#### RECORDS SHOWN ####

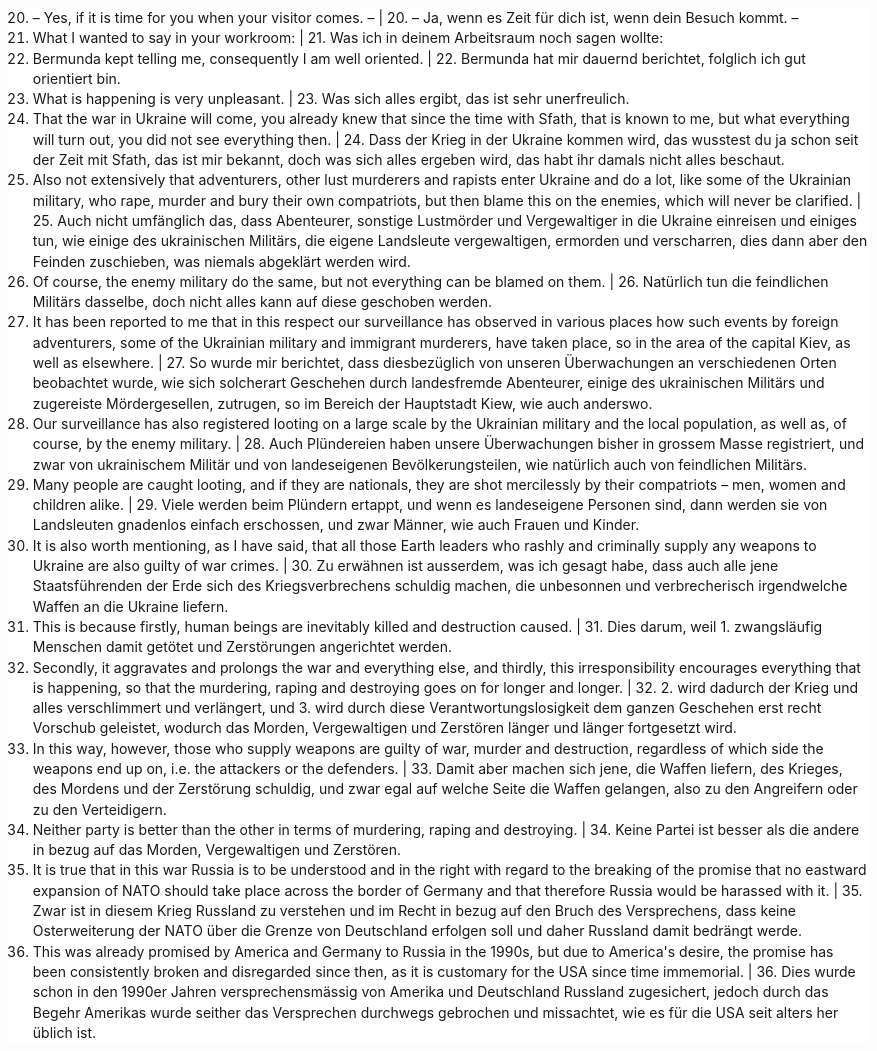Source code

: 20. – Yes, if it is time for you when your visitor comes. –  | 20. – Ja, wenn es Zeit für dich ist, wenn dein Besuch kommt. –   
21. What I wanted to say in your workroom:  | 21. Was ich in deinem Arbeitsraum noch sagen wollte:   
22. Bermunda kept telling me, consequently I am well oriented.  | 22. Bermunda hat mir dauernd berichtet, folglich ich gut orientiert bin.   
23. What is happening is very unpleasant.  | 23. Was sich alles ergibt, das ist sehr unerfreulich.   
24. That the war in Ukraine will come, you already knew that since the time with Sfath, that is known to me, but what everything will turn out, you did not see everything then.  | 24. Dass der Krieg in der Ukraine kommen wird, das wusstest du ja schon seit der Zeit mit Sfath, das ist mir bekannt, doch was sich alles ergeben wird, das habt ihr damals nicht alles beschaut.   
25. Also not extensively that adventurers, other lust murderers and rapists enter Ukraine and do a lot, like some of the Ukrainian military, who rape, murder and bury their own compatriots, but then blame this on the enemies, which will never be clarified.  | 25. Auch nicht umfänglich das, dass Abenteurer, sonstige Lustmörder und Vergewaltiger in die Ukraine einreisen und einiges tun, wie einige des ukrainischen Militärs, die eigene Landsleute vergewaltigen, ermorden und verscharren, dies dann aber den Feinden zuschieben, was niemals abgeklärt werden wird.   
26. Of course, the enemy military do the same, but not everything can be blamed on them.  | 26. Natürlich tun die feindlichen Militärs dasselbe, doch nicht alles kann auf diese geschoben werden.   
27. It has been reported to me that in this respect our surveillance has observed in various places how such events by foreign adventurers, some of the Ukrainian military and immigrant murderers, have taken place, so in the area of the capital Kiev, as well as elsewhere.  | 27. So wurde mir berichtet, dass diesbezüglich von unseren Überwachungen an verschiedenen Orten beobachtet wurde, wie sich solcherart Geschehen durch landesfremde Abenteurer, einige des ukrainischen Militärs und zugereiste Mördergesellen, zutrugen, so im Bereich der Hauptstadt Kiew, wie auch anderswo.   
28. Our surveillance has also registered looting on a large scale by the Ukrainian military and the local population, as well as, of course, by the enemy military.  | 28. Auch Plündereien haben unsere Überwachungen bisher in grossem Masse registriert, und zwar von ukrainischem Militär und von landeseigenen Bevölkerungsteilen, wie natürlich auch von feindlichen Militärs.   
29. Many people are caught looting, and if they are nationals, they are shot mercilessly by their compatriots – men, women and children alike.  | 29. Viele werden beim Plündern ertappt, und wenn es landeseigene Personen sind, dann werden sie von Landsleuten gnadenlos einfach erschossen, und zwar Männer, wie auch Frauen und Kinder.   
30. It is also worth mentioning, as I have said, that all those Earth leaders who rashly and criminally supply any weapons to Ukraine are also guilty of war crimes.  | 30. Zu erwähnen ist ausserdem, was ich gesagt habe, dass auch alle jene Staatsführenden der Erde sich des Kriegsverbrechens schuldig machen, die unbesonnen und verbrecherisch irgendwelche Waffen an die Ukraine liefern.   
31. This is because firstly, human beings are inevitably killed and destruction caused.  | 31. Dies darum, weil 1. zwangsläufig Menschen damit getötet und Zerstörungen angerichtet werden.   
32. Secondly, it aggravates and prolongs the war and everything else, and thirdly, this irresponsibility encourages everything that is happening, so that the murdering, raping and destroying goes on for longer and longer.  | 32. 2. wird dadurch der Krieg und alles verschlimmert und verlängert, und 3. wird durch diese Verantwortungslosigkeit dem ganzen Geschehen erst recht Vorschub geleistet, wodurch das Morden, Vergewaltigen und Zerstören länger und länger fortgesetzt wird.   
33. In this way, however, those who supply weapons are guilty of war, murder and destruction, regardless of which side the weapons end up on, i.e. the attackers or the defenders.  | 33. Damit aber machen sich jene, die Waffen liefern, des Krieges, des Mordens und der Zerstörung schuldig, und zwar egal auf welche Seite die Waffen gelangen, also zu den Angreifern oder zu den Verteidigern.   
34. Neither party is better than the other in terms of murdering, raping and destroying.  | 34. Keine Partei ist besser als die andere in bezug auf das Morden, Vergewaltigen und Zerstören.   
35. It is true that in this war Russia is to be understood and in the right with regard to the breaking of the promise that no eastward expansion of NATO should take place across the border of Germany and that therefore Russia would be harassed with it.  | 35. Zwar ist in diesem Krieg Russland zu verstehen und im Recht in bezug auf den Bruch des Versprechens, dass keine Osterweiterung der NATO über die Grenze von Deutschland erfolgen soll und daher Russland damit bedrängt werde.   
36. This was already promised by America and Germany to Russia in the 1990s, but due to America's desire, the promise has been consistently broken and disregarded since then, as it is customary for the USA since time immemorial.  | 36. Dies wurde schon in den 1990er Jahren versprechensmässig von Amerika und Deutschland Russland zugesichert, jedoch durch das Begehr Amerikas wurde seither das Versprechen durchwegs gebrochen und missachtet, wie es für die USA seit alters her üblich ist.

####

ABOUT THIS TASK: Reproduce each line of the entries above in which the word "wenn" appears.

WRITTEN RESPONSE:
: 20. – Yes, if it is time for you when your visitor comes. –  | 20. – Ja, wenn es Zeit für dich ist, wenn dein Besuch kommt. –   
29. Many people are caught looting, and if they are nationals, they are shot mercilessly by their compatriots – men, women and children alike.  | 29. Viele werden beim Plündern ertappt, und wenn es landeseigene Personen sind, dann werden sie von Landsleuten gnadenlos einfach erschossen, und zwar Männer, wie auch Frauen und Kinder.   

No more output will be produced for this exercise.